Di nuovo quel dolore dentro, lancinante, malvagio. Non posso urlarlo, e allora si consuma qui, dentro di me, rimbalza dalla testa fino allo stomaco, fino alla punta delle dita. Sono debole, ma lì fuori lo sanno che sono qui?Che sono intrappolata dentro me stessa?Che qualcuno dovrebbe venire a salvarmi? Ancora voci sconosciute, ancora bisbigli e conversazioni che non so percepire. Dove sei, occhi profondi?Dove sei, uomo tutti muscoli? Magari tu potresti salvarmi, magari. Sei il protagonista di questa assurda saga cinematografica della mia vita, che da il suo spettacolo tra le pareti del mio dolore più profondo. Ci risiamo, lo sento. Devo dormire. Devo tornare sulla collina all'alba per sapere come andrà a finire, devo o forse non posso fare altrimenti.
 
 
 
Ha una macchina, cavolo. É organizzato e anche simpatico. Mi offre un passaggio. Gli chiedo di vedere le foto che ha scattato, mi fa capire che è meglio di no. Okay Alice, stai al tuo posto, bambina. Camminiamo per una buona mezz'ora in mezzo alla natura più selvaggia , poi ci destiamo entrambi da una sorta di imbarazzo sonnolento.
'Ma dove abiti Alice?Dove abiti?' mi chiede, e scoppia a ridere.  Ma diavolo, vuole mettere in mostra di continuo quella fila di denti perfetti?
'Oddio, sai che non me lo ricordo?'.  Mi guarda come fossi un'aliena. 

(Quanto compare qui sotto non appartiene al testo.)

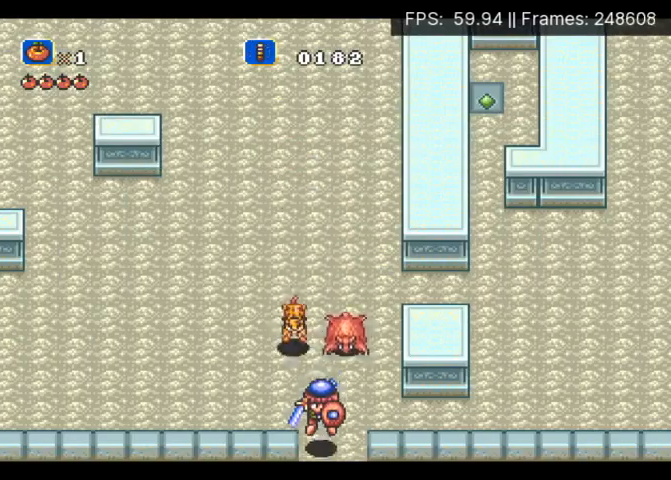
{"buttons": ["DPAD_DOWN"], "events": [[200, "A", "up"], [367, "DPAD_DOWN", "up"], [500, "DPAD_DOWN", "down"]]}
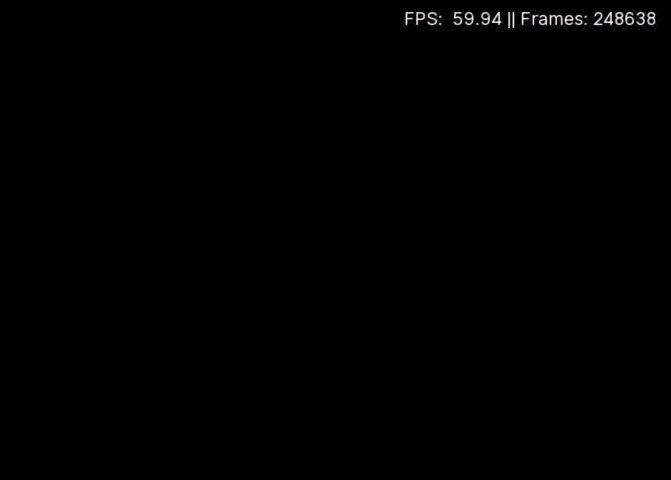
{"buttons": [], "events": [[33, "DPAD_DOWN", "up"], [133, "DPAD_DOWN", "down"], [200, "DPAD_DOWN", "up"], [300, "DPAD_DOWN", "down"], [333, "DPAD_DOWN", "up"], [433, "DPAD_DOWN", "down"], [500, "DPAD_DOWN", "up"]]}
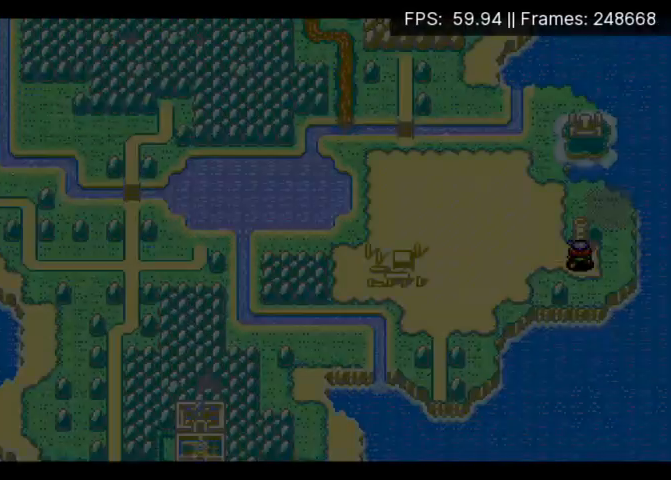
{"buttons": [], "events": [[100, "DPAD_DOWN", "down"], [200, "DPAD_DOWN", "up"], [233, "DPAD_DOWN", "down"], [333, "DPAD_DOWN", "up"]]}
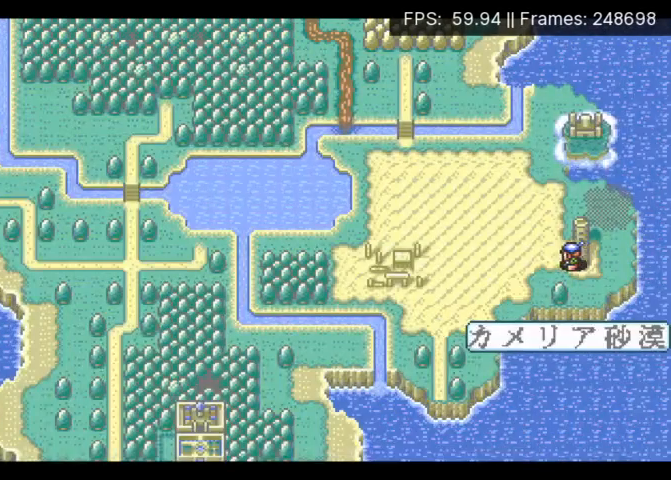
{"buttons": [], "events": []}
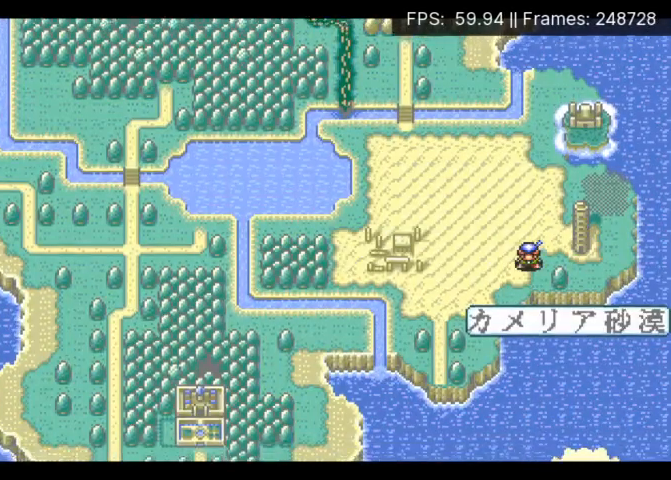
{"buttons": [], "events": []}
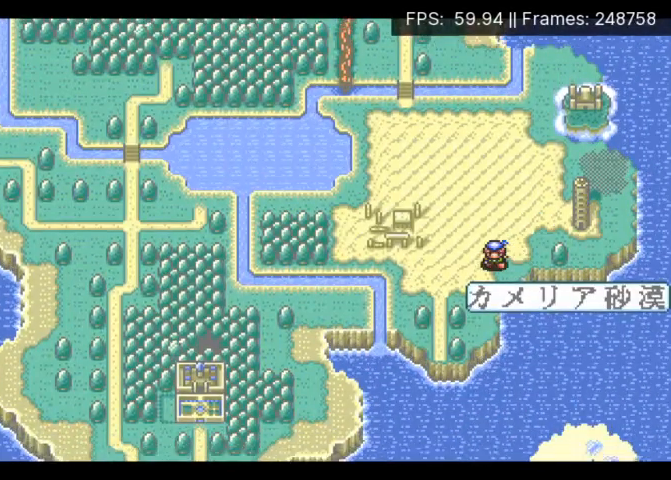
{"buttons": ["DPAD_UP"], "events": [[500, "DPAD_UP", "down"]]}
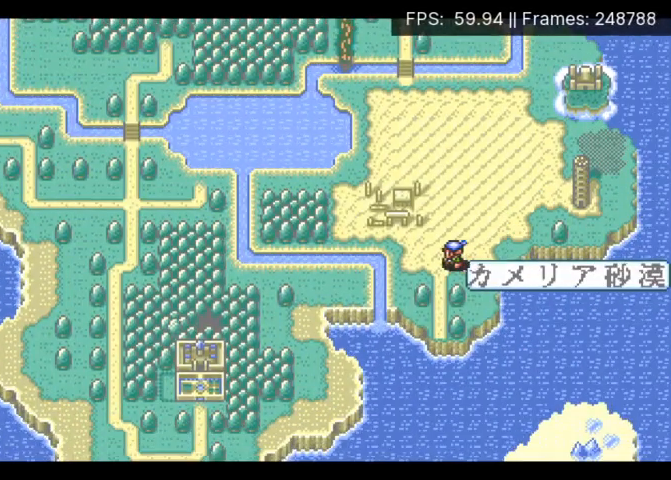
{"buttons": [], "events": [[67, "DPAD_UP", "up"], [167, "DPAD_UP", "down"], [267, "DPAD_UP", "up"], [300, "DPAD_UP", "down"], [367, "DPAD_UP", "up"], [433, "DPAD_UP", "down"], [500, "DPAD_UP", "up"]]}
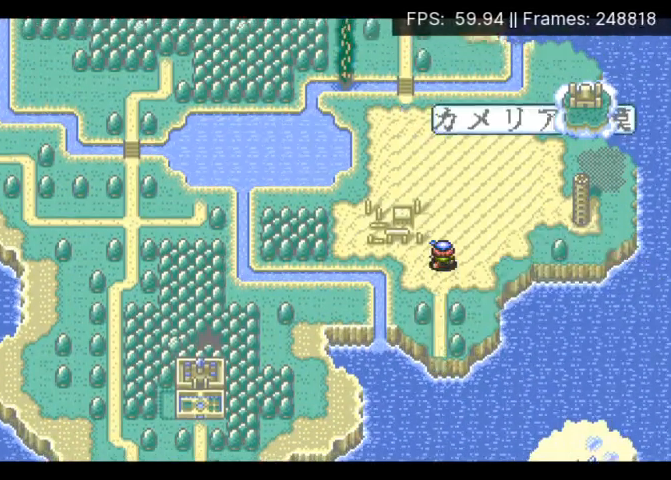
{"buttons": [], "events": [[100, "DPAD_UP", "down"], [167, "DPAD_UP", "up"], [267, "DPAD_LEFT", "down"], [267, "DPAD_UP", "down"], [367, "DPAD_LEFT", "up"], [367, "DPAD_UP", "up"], [433, "DPAD_UP", "down"], [500, "DPAD_UP", "up"]]}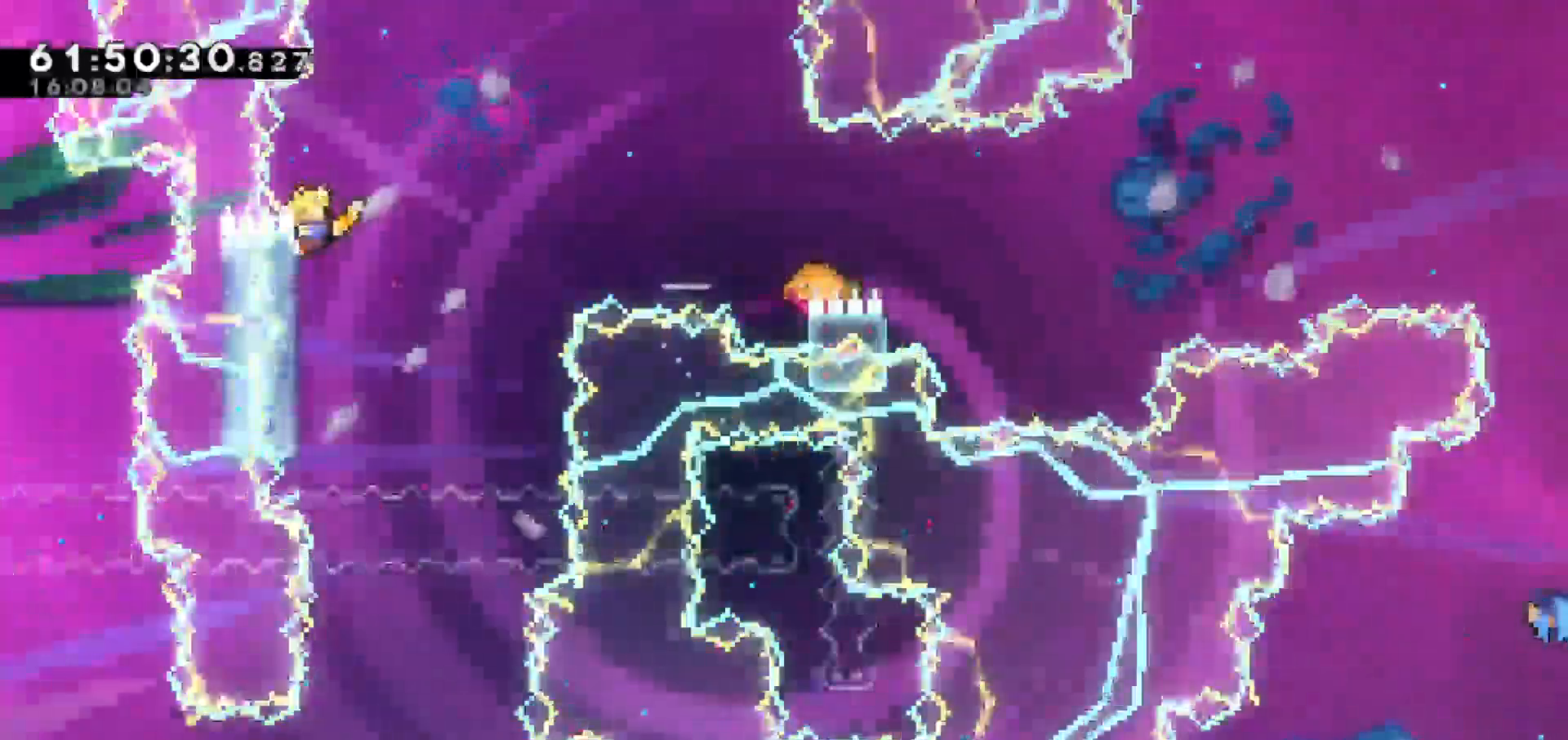
Gameplay with keyboard; each line is a JSON object with the keys held at the frame after it. "events" lists presses ("down") and releases ("up") of "dash", "demo", "down", "escape", "grab", "jump", "jump2", "left", "return", "right", "talk" and "up" between this image and that frame as [ms after this image, input, new state], when the widget could be followed in between. No other keys are recorded. Mouse input is not recorded. Key names are as the overlay labels them; some are game actions (e.g. jump) rather than physical keys.
{"keys": ["grab", "right"], "events": []}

' In qualche modo dovrai ritrovarla, no?.Cerca di orientarti dai!'
E allora sì, mi oriento. Lo guido gridando 'gira a destra', ' a sinistra spostandoti un po' verso destra' e cose simili finché non riconosco la porta turchese.  E' una vera e propria comica, mia madre sarebbe fiera di me e del mio senso dell'umorismo. Magari quando entro in casa e accendo il cellulare glielo racconto, o forse no. 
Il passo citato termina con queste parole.